Los movimientos dirigidos por ciudadanos negros en Estados Unidos, sin embargo, ignoran a sus congéneres de raza, atosigados por la policía castrista en el humilde barrio de San Isidro, donde se originó el movimiento.
Generalmente, los líderes de organizaciones negras americanas comulgan con la idea añeja de la revolución para los humildes. Luego se preguntan por qué el exilio cubano, de modo eventual, e inclina por la llamada ideología conservadora y no es solidario con las turbas, digamos liberales, que irrumpen en las ciudades para robar y destruir.

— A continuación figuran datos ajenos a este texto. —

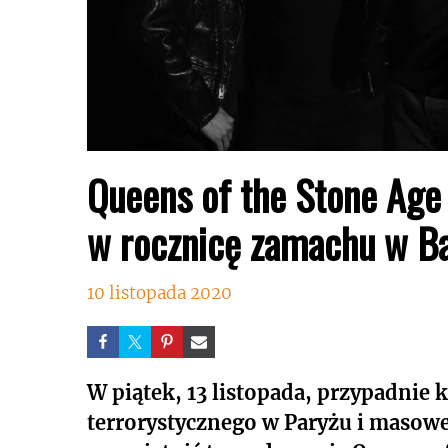
Queens of the Stone Age 
w rocznicę zamachu w Ba
10 listopada 2020
W piątek, 13 listopada, przypadnie 
terrorystycznego w Paryżu i masowej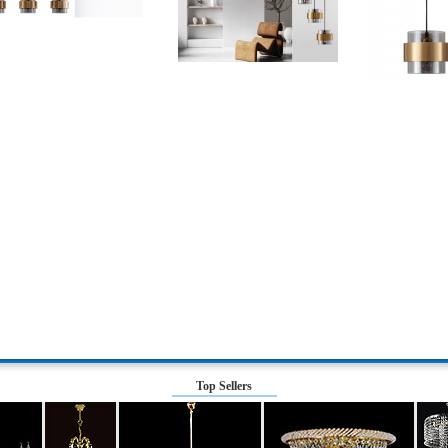
Top Sellers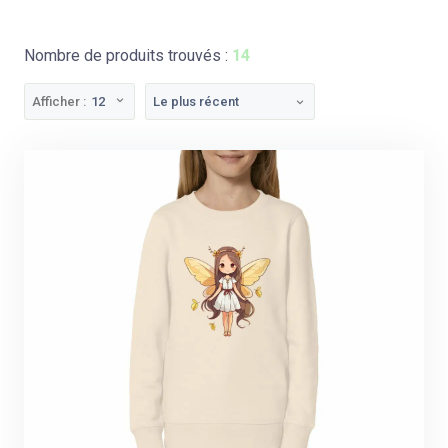
Nombre de produits trouvés :
14
Afficher :
12
Le plus récent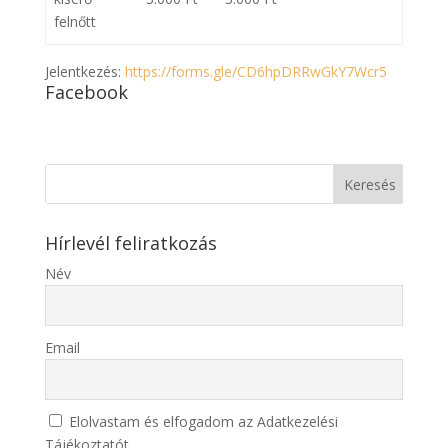
felnőtt
Jelentkezés:
https://forms.gle/CD6hpDRRwGkY7Wcr5
Facebook
Hírlevél feliratkozás
Név
Email
Elolvastam és elfogadom az Adatkezelési
Tájékoztatót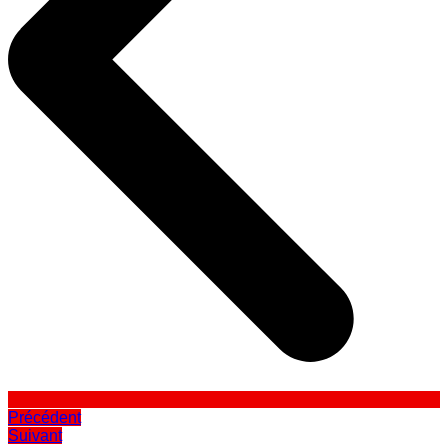
Précédent
Suivant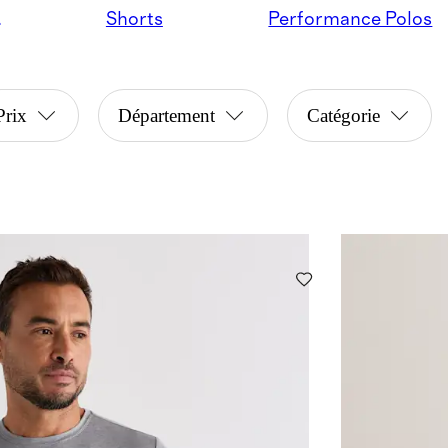
jogging
Shorts
Performance Polos
Prix
Département
Catégorie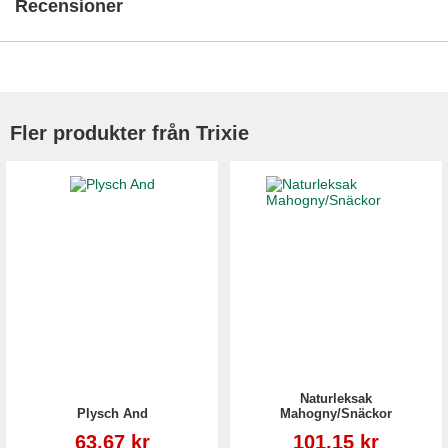
Recensioner
Fler produkter från Trixie
Naturleksak
Plysch And
Mahogny/Snäckor
Reapris
Reapris
63,67 kr
101,15 kr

“People of color”, Latinx, izquierda, derecha, todo parece tener que ser clasificado en aras de entender la diversa sociedad americana.
En el término “gente de color”, figuran los negros, los indios, árabes, asiáticos, en fin, todos los que, supuestamente, no sean blancos caucásicos. Para esta ideología, los seres coloreados han padecido el daño del llamado “racismo sistémico” y, de tal manera, se les distingue.
Latinx, que parece el nombre de una poción medicinal, se refiere a los latinos o latinas, de modo no binario, como si ya los términos femenino y masculino fueran demodé, no funcionaran para lidiar con el ser humano.
Ni hablar de la cansona y estereotipada idea de pertenecer a la izquierda o a la derecha del espectro político. Me hace recordar la imposibilidad, en Cuba, de estar en la “cerca”. Para el castrismo, por ejemplo, eres de izquierda o pasas a formar parte de las filas enemigas, mercenarias.
En ese afán por pertenecer a uno de los dos bandos, tengo amigos que, cuando defienden sus posiciones en Facebook, sobre todo de izquierda, desde la democracia, parecen militantes o policías de un régimen similar al que tuvieron que abandonar debido a la represión. Ni se te ocurra contradecirlos o colocarte en un sitio que no se avenga a sus doctrinas.
Es por lo cual, me resisto a reconocer ciudadanos y, sobre todo, compatriotas, catalogados. Para mí, Lázaro, el dueño de La Bodega en Sweetwater, es un proveedor puntual de la comida tradicional cubana, la cual ha protegido para la posteridad, así como de otros platos que satisfacen su clientela multicultural. Siempre lo veo trabajando duro y en estos días festivos, tratando de lidiar con la gran demanda que hace próspero su negocio.
No le pido credenciales de ninguna índole a Raúl o a Miguel, en el restaurante Floridita, donde cada fin de semana nos tratan a cuerpo de rey, como en familia.
Los especialistas en nombretes, se obnubilan en su afán por crear un orden social quimérico, alejado de la realidad cotidiana y luego se preguntan por qué, incluso los hispanos de la Florida, resultan ser conservadores. Y entonces para remediar o empeorar su desconocimiento, prometen trabajar en ese sentido, lavarnos el cerebro, hacernos dependientes de filosofías ajenas a nuestra idiosincrasia.
En la ventanita del restaurante Versailles, Ramona me confecciona el cortadito perfecto, a mi gusto, y nada avisa en su cariño y nobleza si se coloca a la izquierda o a la derecha del dilema político.
En su atractivo cosmopolitismo, Miami sustenta franjas de barrio que no he encontrado en ningún otro lugar del mundo.
Aquí he vivido libre, alentando una familia extraordinaria, de la cual me siento sumamente orgulloso, ignorando, hasta donde es posible, a los conspiradores mediocres de élites burocráticas improductivas, empeñadas en entrometerse en nuestras vidas y, sobre todo, en nuestros bolsillos.